# [YOUR ASSIGNMENT]
Report back each line of the data that contains the word "future".

# [PROVIDED DATA]
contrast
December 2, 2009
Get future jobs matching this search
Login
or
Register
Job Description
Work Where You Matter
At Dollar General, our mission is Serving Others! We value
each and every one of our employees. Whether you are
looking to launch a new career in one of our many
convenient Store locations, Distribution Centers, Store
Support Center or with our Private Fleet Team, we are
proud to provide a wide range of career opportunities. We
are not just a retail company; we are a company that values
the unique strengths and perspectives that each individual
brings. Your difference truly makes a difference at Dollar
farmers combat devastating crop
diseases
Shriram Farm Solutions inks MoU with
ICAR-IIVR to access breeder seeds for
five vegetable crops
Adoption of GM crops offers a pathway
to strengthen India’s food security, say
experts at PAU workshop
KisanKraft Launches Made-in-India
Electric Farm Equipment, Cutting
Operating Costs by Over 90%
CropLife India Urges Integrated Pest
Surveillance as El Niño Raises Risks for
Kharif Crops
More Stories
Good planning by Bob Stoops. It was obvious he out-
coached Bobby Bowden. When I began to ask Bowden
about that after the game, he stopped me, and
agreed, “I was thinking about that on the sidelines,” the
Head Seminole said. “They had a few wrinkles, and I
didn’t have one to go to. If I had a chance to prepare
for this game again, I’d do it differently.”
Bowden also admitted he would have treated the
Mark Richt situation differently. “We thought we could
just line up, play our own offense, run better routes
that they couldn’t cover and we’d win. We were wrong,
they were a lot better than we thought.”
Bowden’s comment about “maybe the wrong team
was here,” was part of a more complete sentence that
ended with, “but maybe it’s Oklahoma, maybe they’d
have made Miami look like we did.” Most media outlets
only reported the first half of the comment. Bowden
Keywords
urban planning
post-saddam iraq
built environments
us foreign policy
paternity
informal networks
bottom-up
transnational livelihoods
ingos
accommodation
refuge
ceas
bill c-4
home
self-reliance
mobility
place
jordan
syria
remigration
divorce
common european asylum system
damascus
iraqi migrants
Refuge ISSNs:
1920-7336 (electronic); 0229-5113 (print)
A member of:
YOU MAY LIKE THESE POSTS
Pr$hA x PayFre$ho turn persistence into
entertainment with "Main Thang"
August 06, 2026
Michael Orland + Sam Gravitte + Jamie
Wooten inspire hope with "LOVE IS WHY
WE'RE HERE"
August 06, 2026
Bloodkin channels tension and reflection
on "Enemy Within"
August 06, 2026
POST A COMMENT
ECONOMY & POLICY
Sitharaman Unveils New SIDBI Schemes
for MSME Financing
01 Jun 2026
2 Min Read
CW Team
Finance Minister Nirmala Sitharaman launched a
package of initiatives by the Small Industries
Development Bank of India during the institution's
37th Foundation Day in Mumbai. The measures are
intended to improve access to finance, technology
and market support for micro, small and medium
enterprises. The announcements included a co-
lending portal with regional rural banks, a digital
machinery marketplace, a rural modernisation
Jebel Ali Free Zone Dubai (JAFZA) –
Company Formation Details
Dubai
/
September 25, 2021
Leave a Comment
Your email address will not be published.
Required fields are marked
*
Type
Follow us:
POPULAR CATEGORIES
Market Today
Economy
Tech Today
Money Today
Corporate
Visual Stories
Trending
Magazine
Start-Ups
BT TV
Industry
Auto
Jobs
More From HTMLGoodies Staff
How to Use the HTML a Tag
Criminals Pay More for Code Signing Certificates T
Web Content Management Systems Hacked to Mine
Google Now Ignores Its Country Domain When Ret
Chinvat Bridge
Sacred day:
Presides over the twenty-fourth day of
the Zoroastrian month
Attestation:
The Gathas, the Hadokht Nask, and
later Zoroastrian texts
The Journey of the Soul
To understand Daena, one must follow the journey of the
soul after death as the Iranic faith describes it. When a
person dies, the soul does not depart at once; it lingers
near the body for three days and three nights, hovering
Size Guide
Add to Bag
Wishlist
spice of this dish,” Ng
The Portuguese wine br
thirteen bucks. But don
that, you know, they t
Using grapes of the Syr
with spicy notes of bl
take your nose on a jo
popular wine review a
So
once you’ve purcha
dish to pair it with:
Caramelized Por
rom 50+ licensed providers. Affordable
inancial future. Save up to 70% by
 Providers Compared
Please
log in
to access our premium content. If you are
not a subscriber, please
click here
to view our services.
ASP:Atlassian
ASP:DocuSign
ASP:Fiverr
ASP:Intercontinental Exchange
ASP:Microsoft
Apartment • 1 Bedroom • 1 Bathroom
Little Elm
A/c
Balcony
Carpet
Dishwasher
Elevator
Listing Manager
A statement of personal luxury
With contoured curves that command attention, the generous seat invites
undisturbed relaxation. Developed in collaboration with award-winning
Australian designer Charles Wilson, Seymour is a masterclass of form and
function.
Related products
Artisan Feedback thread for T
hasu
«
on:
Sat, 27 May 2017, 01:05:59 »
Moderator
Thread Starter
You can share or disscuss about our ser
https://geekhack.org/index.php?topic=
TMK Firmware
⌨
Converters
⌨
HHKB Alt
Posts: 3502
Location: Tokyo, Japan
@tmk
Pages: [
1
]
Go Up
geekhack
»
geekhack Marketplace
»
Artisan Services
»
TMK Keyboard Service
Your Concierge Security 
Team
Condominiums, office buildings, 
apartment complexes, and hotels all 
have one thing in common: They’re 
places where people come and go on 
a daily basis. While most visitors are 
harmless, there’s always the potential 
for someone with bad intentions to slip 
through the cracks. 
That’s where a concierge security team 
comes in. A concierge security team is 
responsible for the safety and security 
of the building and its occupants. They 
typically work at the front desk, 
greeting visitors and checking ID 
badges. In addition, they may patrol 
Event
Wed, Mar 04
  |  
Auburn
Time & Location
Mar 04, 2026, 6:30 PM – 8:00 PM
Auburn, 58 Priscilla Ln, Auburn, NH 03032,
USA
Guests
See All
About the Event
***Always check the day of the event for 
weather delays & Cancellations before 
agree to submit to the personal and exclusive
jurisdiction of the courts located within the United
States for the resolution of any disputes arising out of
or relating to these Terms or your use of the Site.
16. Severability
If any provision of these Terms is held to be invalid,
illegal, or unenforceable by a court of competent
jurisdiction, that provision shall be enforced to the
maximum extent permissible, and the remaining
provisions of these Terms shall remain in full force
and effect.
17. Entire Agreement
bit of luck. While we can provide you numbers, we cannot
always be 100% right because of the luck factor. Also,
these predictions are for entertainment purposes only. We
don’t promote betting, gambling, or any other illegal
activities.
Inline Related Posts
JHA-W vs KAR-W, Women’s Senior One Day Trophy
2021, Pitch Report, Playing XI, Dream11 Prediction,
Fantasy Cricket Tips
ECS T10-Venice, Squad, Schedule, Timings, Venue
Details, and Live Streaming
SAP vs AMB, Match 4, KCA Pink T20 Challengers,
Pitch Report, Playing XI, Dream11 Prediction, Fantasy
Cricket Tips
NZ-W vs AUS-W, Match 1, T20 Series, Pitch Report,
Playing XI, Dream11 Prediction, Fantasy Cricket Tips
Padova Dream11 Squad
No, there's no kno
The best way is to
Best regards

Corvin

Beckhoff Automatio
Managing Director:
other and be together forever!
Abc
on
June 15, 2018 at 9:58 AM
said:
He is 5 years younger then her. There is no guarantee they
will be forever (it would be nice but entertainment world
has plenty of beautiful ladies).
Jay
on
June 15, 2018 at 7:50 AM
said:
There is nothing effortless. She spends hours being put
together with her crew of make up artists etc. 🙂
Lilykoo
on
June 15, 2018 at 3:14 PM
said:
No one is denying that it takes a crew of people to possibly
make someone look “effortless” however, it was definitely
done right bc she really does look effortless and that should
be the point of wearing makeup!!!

# [ANSWER SPACE]
Get future jobs matching this search
inancial future. Save up to 70% by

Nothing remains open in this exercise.